*** Extracted data Section Begins ***

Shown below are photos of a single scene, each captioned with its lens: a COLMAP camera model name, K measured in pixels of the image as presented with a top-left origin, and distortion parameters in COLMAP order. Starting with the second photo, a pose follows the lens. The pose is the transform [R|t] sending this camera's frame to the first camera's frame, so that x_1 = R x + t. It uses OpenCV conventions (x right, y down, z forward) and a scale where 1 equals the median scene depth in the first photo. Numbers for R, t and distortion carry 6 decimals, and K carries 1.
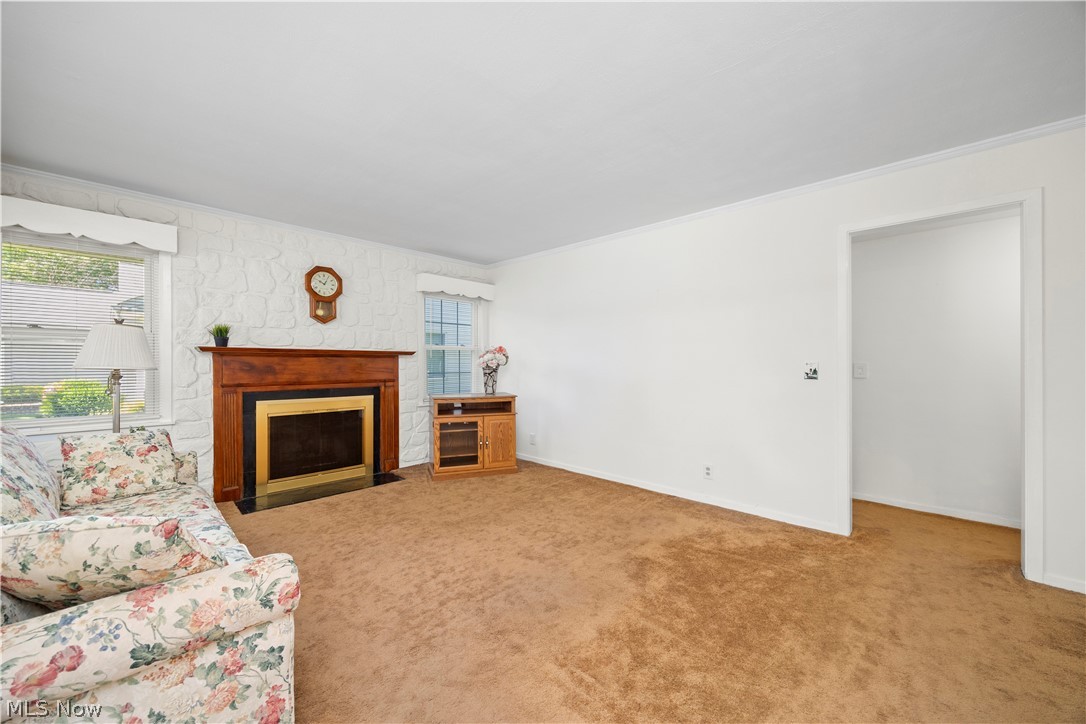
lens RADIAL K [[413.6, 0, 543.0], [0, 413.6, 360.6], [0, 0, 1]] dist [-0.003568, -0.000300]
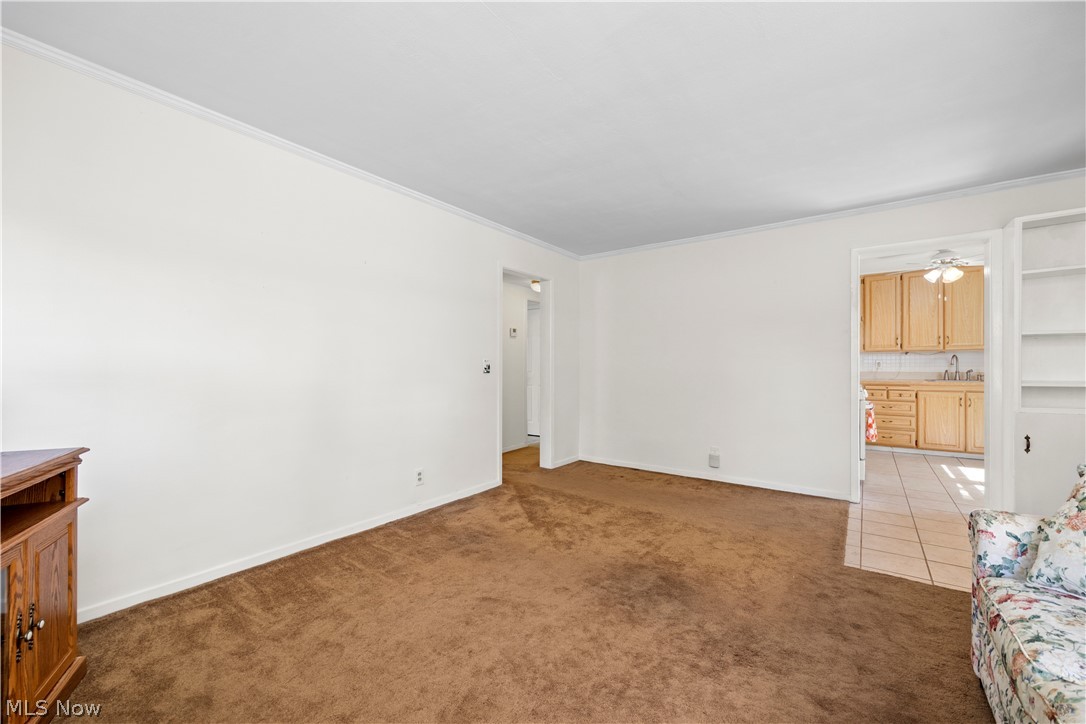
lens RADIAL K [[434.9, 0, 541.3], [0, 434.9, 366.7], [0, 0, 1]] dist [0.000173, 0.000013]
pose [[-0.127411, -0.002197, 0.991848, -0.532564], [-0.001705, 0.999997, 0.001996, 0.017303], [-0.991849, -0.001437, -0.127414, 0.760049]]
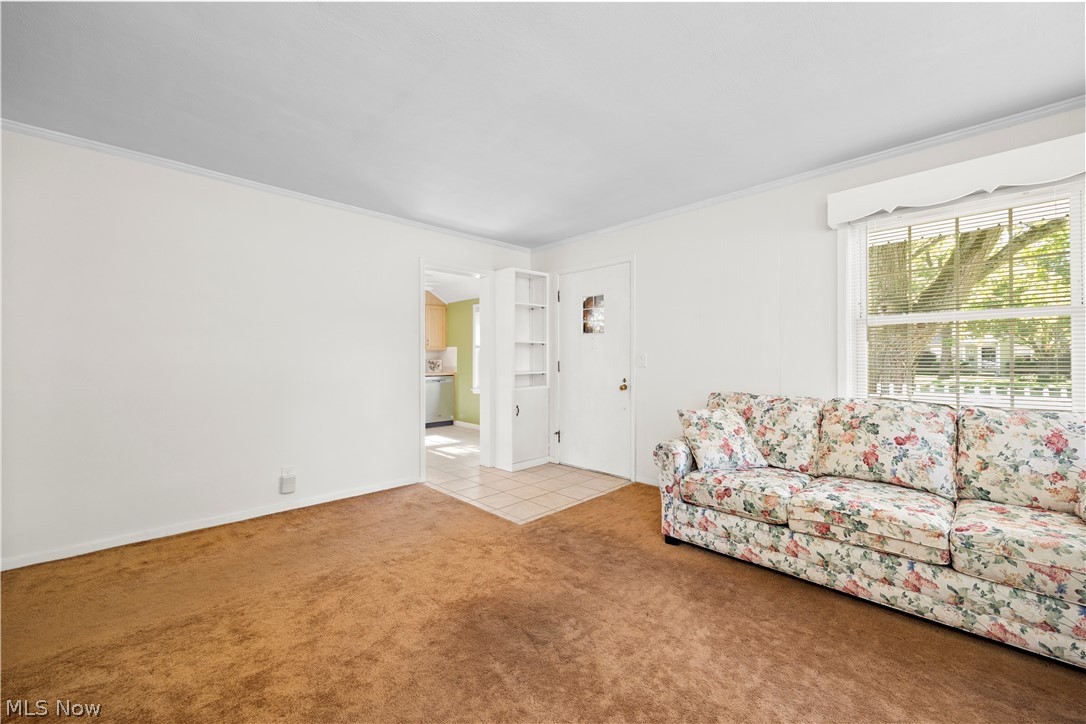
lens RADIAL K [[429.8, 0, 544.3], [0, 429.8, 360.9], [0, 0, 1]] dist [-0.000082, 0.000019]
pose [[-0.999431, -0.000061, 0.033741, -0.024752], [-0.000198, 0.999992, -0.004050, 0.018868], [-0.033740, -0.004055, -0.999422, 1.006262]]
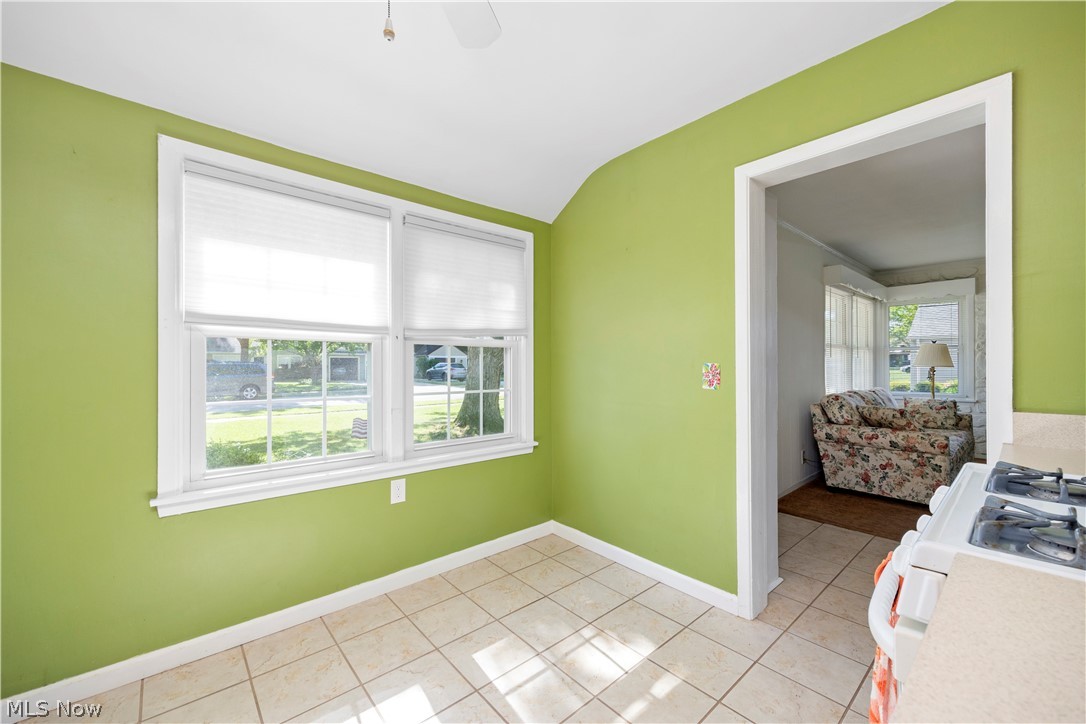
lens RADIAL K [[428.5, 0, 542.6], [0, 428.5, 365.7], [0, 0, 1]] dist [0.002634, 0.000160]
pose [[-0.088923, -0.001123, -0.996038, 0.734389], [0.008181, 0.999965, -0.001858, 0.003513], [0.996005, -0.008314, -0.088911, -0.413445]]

*** Extracted data Section Ends ***

» Aim of the exercise
Copy every line of the data above word for word, leaving out the pictures.

» Task response
Shown below are photos of a single scene, each captioned with its lens: a COLMAP camera model name, K measured in pixels of the image as presented with a top-left origin, and distortion parameters in COLMAP order. Starting with the second photo, a pose follows the lens. The pose is the transform [R|t] sending this camera's frame to the first camera's frame, so that x_1 = R x + t. It uses OpenCV conventions (x right, y down, z forward) and a scale where 1 equals the median scene depth in the first photo. Numbers for R, t and distortion carry 6 decimals, and K carries 1.
lens RADIAL K [[413.6, 0, 543.0], [0, 413.6, 360.6], [0, 0, 1]] dist [-0.003568, -0.000300]
lens RADIAL K [[434.9, 0, 541.3], [0, 434.9, 366.7], [0, 0, 1]] dist [0.000173, 0.000013]
pose [[-0.127411, -0.002197, 0.991848, -0.532564], [-0.001705, 0.999997, 0.001996, 0.017303], [-0.991849, -0.001437, -0.127414, 0.760049]]
lens RADIAL K [[429.8, 0, 544.3], [0, 429.8, 360.9], [0, 0, 1]] dist [-0.000082, 0.000019]
pose [[-0.999431, -0.000061, 0.033741, -0.024752], [-0.000198, 0.999992, -0.004050, 0.018868], [-0.033740, -0.004055, -0.999422, 1.006262]]
lens RADIAL K [[428.5, 0, 542.6], [0, 428.5, 365.7], [0, 0, 1]] dist [0.002634, 0.000160]
pose [[-0.088923, -0.001123, -0.996038, 0.734389], [0.008181, 0.999965, -0.001858, 0.003513], [0.996005, -0.008314, -0.088911, -0.413445]]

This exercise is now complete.